陶青春醒来的时候已经是晚上八点,她觉得腮帮子有点酸,舌头还干干的,嘴里有股不太熟悉的清香味。回神一看,她竟浑然不觉地叼着条领带,都湿了大半边!

“味道好吗?”

稚嫩的声音,早熟的语气……陶青春抬眼一看,站在床边似笑非笑的小家伙不是须木莲还会是谁!眼角再一瞥,他身后果然坐着一脸正经八百的须木泽,旁边还躲着个探头探脑的小小家伙,不用想就知道那一定就是害她躺在这里的元凶——须木彩了!

遇见这一家子就没好事!明明不是她的错,但最后受伤的却永远都是她!等等,穿衣一向一丝不苟的须木泽竟然胸前空空荡荡,衬衫扣子还敞开了两颗……

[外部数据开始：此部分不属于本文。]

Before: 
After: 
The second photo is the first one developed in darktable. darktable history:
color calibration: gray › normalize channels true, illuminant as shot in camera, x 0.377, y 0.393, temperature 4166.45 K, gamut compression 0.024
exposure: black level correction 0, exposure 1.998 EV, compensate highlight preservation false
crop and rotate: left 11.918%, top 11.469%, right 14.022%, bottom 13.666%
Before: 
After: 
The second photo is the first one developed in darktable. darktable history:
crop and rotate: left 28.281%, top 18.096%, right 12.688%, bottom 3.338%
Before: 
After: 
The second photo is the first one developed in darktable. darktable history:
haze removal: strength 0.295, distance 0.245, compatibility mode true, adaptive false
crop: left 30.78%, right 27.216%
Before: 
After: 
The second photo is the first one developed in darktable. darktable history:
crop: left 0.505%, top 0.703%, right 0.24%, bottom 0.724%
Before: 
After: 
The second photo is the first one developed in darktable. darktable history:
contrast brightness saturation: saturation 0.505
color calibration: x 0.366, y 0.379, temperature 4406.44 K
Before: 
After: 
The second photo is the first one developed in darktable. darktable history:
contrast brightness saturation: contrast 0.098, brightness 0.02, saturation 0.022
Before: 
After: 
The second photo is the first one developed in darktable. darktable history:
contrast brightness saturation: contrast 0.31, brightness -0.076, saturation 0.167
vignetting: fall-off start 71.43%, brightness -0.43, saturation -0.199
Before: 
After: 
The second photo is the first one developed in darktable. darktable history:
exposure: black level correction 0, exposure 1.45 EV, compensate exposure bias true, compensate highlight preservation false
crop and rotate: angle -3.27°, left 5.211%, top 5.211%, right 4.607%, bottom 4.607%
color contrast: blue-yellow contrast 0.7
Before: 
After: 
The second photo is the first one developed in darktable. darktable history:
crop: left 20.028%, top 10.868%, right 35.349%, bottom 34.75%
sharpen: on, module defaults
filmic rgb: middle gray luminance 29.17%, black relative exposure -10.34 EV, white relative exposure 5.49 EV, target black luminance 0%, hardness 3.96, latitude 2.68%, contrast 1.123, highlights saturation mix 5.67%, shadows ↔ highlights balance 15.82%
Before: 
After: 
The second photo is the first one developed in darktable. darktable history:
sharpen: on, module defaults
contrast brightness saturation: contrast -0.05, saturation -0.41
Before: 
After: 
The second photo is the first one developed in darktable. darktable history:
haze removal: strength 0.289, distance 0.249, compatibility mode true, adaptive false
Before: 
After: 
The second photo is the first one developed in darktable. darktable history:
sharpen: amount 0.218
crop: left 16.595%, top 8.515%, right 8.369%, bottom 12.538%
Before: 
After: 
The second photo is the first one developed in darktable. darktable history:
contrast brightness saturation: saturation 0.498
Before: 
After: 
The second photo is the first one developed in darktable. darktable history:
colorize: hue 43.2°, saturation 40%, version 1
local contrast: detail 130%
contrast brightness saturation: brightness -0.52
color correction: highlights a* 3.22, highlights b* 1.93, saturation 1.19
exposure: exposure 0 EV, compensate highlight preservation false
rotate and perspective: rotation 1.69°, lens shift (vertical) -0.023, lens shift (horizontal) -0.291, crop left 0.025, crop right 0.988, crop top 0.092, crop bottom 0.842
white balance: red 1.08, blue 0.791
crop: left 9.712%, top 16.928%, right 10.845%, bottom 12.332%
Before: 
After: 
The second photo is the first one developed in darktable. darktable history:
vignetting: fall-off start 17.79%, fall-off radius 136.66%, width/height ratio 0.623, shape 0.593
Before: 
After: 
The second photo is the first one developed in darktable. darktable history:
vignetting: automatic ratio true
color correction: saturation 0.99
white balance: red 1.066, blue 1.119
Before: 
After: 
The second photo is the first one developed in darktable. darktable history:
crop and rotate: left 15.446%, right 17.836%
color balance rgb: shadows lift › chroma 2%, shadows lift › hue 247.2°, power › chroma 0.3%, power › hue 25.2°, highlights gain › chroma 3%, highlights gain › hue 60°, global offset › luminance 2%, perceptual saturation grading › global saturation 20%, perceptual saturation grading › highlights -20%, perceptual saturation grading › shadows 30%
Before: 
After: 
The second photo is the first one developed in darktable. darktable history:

闭上眼,陶青春缓慢地将被口水濡湿的领带拉入被子,自己也跟着缩了进去。竟然在昏睡的时候还色心不减地扯了人家领带,她没脸见人了!

正自我厌恶着,耳边又传来须木莲没大没小的声音:“陶大婶,别装睡了!我们都知道你醒了,领带我们也都看见了,你就别藏了!”

“谁是大婶啊!跟你说了多少次了,要叫我姐姐!”

掀开被子,已经睡饱的陶青春脸色红润有光泽,如果不是牵扯到了伤处,她恨不得立马抱住须木莲。

对上须木泽冷静淡然的视线,陶青春不自觉地将领带往身后拖了拖,但一想起刚才须木莲说他们都看到了,便又停了手:“我怎么到医院来了?”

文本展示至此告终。